Form hypotheses for who you think customers are. Gender and age may be less important than, for example, "baseball fans" or "competitive collectors." Maintain focus on contexts and motivations. Use your IDs to further explore and test this. This shared knowledge should then permeate both marketing and user journeys from start to finish.
Deploy marketing tactics that speak to users based on their point in the life cycle, driving toward a goal. Have fun flexing brand voice and culture in our many user-facing channels, but use those elements as flavor and keep your eyes on the prize: goals and desired actions.
That doesn’t mean you should blast users with "Return to the product and spend money" messaging. Instead, uncover “aha moments” to build revenue-driving interactions. Consider the casino app category. When a user spins a slot machine and hits, that user is thrilled. Crafting messages and campaigns around that moment can excite users, prompting them to return to the product. That’s much better aligned with their motivations than purely business-focused messages delivered errantly. Put simply, communicating that "we have a new hot machine! Return and spin to win," satisfies a user’s desire and pursues a business goal. "Try this new coin bundle at $29.99" is far less considerate of their experience. Discover your “Return and spin to win” and use the methods we’ve described to serve it at the right moment.
From First-time Purchaser to Lifelong Customer
As advertisers, we can easily get caught up in immediate, short-term revenue returns, but the nature of your offering may not always lead to quick cash, especially in the app world. When you’ve outfitted your users with personal IDs, allowed them to spend time with your product, and understood their paths and motivations, there will be many opportunities to communicate with them and put them on a path to monetization beyond days one through seven.
Optimizing for tight goals is the fastest way to drive up CPM (cost per mile) and will become difficult with ATT opt-in and conversion timer barriers anyway. Opening targeting to upper-funnel conversions can be intimidating. App advertisers have gotten used to install-optimized campaigns driving downloads, purchase-optimized campaigns bringing us the most efficient purchasers. It’s hard to now consider that optimizing for installs may be a path to success when we covet returns. However, optimizing for upper-funnel events is not just a method for reducing your cost per install. It provides the opportunity for you to reach desirable users you may have “ignored” in your search for only the most premium.
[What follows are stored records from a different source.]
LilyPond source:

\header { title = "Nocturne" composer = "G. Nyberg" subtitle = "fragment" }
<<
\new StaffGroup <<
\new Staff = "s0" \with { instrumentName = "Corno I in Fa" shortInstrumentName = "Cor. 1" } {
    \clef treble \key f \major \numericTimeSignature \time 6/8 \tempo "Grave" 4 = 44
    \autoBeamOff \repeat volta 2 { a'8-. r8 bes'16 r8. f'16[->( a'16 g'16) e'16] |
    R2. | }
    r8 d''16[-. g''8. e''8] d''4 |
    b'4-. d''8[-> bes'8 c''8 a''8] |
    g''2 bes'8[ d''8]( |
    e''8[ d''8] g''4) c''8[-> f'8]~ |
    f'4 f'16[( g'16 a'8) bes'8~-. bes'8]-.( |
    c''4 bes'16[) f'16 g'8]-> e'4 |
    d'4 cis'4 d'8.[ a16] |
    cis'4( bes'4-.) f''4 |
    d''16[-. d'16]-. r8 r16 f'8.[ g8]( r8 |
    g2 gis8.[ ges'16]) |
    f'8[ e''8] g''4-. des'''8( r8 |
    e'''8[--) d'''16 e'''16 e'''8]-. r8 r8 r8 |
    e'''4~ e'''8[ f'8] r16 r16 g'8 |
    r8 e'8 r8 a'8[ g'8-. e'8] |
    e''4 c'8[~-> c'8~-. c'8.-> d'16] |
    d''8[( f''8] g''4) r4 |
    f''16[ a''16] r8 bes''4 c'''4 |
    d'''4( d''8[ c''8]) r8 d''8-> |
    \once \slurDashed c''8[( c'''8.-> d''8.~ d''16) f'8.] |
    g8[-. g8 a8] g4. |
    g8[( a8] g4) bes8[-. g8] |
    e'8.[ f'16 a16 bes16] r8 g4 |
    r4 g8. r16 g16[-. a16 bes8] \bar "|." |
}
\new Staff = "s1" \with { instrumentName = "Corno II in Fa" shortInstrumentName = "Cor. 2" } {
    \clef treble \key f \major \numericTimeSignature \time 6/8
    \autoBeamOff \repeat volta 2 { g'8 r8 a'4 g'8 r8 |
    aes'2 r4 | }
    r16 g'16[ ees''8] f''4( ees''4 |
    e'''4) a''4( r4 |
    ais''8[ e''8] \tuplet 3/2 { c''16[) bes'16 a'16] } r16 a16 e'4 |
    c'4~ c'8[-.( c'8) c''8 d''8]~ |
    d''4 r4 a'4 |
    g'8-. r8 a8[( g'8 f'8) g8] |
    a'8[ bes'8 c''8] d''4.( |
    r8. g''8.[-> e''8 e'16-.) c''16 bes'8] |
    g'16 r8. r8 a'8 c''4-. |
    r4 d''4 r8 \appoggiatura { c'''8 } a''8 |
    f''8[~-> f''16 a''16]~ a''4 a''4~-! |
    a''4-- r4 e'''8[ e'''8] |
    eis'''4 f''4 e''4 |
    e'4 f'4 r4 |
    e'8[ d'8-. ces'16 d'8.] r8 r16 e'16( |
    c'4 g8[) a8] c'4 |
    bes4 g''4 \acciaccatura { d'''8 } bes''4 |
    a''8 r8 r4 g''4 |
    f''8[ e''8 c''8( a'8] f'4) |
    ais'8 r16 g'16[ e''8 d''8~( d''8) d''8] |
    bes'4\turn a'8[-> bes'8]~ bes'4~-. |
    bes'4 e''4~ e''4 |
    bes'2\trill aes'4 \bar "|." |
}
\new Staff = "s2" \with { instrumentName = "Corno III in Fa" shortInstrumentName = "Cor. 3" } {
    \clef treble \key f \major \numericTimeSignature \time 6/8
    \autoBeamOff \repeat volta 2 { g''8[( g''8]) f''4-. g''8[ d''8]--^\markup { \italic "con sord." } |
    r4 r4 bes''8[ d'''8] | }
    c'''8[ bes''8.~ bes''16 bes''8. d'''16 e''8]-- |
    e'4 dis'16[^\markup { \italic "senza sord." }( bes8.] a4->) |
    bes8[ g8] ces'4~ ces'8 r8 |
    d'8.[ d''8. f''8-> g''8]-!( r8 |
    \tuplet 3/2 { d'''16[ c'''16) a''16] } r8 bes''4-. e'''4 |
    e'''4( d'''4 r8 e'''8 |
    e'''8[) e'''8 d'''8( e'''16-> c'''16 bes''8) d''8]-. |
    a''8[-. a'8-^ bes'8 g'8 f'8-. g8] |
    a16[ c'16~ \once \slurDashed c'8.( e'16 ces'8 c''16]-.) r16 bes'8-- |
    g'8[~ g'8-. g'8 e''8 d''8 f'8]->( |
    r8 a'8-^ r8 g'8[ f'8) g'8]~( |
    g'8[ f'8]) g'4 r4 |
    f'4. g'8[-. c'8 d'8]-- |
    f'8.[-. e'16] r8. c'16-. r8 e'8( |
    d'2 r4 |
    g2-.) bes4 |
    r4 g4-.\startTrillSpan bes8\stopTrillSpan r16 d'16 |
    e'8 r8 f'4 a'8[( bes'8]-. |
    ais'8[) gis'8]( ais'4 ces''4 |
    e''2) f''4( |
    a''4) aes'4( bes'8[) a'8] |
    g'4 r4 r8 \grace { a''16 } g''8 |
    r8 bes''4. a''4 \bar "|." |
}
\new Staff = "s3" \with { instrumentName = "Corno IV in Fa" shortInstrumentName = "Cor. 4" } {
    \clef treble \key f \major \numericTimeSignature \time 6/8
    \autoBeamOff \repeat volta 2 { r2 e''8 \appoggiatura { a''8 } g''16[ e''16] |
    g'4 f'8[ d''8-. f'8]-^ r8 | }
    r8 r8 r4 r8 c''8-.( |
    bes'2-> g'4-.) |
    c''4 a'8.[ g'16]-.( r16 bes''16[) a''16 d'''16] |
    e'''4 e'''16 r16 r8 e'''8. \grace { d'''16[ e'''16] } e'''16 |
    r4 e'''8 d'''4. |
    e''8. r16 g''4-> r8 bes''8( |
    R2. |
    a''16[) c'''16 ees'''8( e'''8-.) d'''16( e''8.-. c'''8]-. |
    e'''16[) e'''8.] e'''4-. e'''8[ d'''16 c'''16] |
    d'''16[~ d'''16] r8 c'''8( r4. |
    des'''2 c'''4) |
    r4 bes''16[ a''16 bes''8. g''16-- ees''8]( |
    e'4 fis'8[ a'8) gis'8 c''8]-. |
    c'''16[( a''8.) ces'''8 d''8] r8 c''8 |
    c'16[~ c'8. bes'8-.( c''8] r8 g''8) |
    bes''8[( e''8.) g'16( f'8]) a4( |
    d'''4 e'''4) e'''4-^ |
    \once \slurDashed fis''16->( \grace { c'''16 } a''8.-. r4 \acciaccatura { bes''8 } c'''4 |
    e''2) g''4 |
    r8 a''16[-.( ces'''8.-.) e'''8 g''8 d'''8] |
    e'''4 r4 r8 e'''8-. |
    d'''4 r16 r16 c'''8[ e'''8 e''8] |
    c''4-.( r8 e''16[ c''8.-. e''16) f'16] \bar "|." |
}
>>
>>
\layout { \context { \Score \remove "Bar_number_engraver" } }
If you're dipping your toes in, allow yourself a month or more to monitor users. Notice how users take very strong actions that show they could be ripe for revenue conversion. Borrow a principle from the e-commerce world: user consideration-to-conversion can be as simple as an email nudge: “We saw you added this to your cart. Here’s a coupon to complete your purchase.”
By making your product a data center, you’ll know when to deliver these nudges and give customers what they want when they want it. And by opening your marketing up to a broader base, you’ll find yourself with access to more data and events. In the process, you’ll foster deeper relationships that transcend the one-and-done transactional targeted advertising models of the recent past.